(Data records)
====

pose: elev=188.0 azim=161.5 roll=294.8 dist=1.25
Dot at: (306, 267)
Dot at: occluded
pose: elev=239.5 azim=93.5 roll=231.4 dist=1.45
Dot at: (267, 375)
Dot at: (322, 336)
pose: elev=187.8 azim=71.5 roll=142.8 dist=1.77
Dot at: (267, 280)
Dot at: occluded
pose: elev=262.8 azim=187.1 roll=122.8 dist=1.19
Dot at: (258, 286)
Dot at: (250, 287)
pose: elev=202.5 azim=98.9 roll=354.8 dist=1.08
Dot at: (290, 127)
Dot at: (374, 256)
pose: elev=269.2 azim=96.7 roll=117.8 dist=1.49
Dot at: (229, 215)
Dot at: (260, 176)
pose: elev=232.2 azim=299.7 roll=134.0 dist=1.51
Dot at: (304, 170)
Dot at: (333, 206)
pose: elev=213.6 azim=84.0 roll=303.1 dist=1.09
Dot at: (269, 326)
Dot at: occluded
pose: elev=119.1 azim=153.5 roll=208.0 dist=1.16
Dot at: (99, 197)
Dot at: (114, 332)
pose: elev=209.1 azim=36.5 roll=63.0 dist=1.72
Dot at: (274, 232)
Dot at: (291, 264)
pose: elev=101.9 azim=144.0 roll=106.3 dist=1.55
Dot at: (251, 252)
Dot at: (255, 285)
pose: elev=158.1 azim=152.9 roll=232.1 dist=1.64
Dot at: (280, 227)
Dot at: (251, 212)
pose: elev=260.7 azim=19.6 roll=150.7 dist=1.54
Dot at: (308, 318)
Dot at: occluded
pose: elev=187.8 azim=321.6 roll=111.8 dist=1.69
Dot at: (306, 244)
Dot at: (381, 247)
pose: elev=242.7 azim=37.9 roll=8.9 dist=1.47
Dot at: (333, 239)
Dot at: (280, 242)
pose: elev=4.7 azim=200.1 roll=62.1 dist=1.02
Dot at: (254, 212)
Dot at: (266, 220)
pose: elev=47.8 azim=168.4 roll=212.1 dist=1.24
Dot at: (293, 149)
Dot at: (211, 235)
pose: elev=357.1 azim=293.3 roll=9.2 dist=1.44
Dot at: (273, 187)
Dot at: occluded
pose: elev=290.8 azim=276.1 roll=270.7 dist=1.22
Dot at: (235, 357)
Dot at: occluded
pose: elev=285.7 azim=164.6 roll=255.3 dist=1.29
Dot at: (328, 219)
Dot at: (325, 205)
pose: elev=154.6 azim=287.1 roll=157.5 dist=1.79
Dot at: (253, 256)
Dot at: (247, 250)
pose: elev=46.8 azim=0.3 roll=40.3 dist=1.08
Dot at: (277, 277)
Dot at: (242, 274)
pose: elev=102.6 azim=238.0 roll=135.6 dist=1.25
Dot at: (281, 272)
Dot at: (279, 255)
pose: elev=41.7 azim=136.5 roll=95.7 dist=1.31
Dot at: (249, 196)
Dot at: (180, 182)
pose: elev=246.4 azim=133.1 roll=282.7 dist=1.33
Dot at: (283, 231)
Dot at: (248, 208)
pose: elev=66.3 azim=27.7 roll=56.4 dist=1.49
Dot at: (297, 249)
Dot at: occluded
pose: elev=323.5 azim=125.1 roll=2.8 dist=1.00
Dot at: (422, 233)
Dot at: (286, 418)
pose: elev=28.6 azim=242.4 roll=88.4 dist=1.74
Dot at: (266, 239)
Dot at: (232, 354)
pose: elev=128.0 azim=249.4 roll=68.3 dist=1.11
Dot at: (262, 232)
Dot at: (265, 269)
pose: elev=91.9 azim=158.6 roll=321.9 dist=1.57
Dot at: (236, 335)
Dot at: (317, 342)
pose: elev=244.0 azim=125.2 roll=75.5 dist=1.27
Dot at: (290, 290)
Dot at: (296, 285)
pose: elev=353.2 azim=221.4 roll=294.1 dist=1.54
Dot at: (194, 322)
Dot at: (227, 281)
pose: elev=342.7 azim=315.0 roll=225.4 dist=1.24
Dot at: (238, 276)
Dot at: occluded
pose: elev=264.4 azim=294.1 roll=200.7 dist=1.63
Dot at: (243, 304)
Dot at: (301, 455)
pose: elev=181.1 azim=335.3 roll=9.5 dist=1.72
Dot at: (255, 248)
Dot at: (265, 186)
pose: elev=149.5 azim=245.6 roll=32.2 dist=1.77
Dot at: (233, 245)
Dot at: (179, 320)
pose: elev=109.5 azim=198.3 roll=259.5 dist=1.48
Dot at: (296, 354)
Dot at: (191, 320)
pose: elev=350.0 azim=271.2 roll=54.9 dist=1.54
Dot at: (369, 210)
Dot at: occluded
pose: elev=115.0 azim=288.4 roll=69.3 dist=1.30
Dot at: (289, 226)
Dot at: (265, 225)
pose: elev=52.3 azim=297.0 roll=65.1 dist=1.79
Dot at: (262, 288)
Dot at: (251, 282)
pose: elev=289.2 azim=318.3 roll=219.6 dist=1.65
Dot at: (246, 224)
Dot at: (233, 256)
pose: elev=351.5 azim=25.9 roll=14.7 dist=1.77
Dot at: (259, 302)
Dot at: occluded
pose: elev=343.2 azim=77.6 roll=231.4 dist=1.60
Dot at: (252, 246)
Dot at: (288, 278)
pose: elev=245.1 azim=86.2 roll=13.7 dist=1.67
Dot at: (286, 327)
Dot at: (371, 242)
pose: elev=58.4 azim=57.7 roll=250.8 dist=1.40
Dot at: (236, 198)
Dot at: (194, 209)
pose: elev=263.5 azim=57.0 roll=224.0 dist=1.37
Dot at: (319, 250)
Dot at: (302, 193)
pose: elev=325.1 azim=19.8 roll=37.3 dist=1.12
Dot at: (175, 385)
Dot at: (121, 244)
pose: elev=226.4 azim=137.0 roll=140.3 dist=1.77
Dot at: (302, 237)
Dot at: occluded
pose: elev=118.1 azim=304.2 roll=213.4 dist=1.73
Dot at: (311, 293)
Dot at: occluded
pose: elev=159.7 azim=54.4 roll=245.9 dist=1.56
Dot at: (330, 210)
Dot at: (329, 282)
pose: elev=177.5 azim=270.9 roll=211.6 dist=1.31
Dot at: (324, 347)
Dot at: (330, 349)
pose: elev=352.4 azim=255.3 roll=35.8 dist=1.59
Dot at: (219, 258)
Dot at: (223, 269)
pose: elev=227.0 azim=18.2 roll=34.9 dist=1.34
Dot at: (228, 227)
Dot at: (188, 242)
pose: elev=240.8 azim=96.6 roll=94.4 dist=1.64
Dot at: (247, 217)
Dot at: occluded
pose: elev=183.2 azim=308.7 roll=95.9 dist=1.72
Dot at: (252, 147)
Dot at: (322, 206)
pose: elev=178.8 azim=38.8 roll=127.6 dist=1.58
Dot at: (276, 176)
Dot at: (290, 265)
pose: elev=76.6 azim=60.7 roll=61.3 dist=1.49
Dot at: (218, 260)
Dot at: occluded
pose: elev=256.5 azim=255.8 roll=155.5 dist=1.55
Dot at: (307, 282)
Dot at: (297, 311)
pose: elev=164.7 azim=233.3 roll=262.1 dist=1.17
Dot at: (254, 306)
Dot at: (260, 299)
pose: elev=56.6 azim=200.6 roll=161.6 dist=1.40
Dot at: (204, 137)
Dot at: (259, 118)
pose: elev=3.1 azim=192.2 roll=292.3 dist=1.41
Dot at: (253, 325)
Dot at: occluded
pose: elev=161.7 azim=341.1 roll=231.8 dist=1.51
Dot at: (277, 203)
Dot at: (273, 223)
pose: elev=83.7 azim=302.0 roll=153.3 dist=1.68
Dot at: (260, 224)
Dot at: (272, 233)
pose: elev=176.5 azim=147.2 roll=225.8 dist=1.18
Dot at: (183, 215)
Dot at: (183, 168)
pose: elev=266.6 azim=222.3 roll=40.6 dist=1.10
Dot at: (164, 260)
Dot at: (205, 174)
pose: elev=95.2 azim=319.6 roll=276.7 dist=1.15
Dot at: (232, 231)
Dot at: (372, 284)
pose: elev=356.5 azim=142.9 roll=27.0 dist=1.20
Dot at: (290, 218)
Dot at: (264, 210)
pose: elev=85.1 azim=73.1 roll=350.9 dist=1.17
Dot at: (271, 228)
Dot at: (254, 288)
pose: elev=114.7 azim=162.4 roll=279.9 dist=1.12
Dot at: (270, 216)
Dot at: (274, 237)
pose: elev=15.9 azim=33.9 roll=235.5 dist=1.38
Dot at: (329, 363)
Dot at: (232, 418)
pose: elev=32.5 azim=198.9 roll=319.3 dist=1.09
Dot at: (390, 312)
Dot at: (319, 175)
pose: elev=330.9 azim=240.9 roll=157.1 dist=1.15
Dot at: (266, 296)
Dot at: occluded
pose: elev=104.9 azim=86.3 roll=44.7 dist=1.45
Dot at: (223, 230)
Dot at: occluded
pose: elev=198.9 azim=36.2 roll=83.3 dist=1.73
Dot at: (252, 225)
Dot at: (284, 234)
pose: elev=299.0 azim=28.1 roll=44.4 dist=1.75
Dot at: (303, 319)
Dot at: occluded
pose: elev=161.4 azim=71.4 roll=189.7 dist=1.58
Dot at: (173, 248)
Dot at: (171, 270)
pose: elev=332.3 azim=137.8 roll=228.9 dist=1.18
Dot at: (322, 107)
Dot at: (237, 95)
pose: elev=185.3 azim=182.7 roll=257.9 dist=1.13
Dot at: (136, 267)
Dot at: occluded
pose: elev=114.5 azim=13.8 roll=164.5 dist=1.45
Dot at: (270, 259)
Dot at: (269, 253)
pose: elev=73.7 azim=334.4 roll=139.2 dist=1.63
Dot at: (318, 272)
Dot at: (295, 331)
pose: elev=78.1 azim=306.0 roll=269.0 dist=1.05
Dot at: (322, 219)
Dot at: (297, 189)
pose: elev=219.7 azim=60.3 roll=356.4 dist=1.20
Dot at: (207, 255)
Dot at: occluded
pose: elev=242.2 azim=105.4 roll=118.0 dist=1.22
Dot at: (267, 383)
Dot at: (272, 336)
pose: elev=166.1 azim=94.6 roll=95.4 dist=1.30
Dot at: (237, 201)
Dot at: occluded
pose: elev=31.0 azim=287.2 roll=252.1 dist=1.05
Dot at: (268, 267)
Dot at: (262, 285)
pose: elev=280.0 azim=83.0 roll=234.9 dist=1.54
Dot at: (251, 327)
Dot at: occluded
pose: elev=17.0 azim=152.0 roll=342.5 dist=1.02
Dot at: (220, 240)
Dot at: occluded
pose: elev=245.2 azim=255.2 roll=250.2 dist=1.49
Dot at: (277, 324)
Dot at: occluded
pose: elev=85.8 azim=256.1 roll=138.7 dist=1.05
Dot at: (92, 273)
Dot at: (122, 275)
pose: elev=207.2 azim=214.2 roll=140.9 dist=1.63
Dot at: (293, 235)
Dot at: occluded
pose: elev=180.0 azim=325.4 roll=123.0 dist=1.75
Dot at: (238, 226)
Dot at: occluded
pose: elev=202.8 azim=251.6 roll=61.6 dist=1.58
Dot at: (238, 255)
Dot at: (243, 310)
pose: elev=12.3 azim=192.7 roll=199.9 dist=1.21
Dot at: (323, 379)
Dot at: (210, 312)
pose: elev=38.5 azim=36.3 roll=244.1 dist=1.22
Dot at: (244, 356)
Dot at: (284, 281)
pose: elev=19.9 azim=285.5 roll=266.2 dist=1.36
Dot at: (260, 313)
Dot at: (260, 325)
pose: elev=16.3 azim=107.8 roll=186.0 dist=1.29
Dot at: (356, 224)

====

Given request: Recast the lines above as a JSON list of strings, one string per line and blank lines omitted, covering only those between the line holding "pose: elev=58.4 azim=57.7" and the line holding "Dot at: (273, 223)", inclusive.

Expected answer:
[
  "pose: elev=58.4 azim=57.7 roll=250.8 dist=1.40",
  "Dot at: (236, 198)",
  "Dot at: (194, 209)",
  "pose: elev=263.5 azim=57.0 roll=224.0 dist=1.37",
  "Dot at: (319, 250)",
  "Dot at: (302, 193)",
  "pose: elev=325.1 azim=19.8 roll=37.3 dist=1.12",
  "Dot at: (175, 385)",
  "Dot at: (121, 244)",
  "pose: elev=226.4 azim=137.0 roll=140.3 dist=1.77",
  "Dot at: (302, 237)",
  "Dot at: occluded",
  "pose: elev=118.1 azim=304.2 roll=213.4 dist=1.73",
  "Dot at: (311, 293)",
  "Dot at: occluded",
  "pose: elev=159.7 azim=54.4 roll=245.9 dist=1.56",
  "Dot at: (330, 210)",
  "Dot at: (329, 282)",
  "pose: elev=177.5 azim=270.9 roll=211.6 dist=1.31",
  "Dot at: (324, 347)",
  "Dot at: (330, 349)",
  "pose: elev=352.4 azim=255.3 roll=35.8 dist=1.59",
  "Dot at: (219, 258)",
  "Dot at: (223, 269)",
  "pose: elev=227.0 azim=18.2 roll=34.9 dist=1.34",
  "Dot at: (228, 227)",
  "Dot at: (188, 242)",
  "pose: elev=240.8 azim=96.6 roll=94.4 dist=1.64",
  "Dot at: (247, 217)",
  "Dot at: occluded",
  "pose: elev=183.2 azim=308.7 roll=95.9 dist=1.72",
  "Dot at: (252, 147)",
  "Dot at: (322, 206)",
  "pose: elev=178.8 azim=38.8 roll=127.6 dist=1.58",
  "Dot at: (276, 176)",
  "Dot at: (290, 265)",
  "pose: elev=76.6 azim=60.7 roll=61.3 dist=1.49",
  "Dot at: (218, 260)",
  "Dot at: occluded",
  "pose: elev=256.5 azim=255.8 roll=155.5 dist=1.55",
  "Dot at: (307, 282)",
  "Dot at: (297, 311)",
  "pose: elev=164.7 azim=233.3 roll=262.1 dist=1.17",
  "Dot at: (254, 306)",
  "Dot at: (260, 299)",
  "pose: elev=56.6 azim=200.6 roll=161.6 dist=1.40",
  "Dot at: (204, 137)",
  "Dot at: (259, 118)",
  "pose: elev=3.1 azim=192.2 roll=292.3 dist=1.41",
  "Dot at: (253, 325)",
  "Dot at: occluded",
  "pose: elev=161.7 azim=341.1 roll=231.8 dist=1.51",
  "Dot at: (277, 203)",
  "Dot at: (273, 223)"
]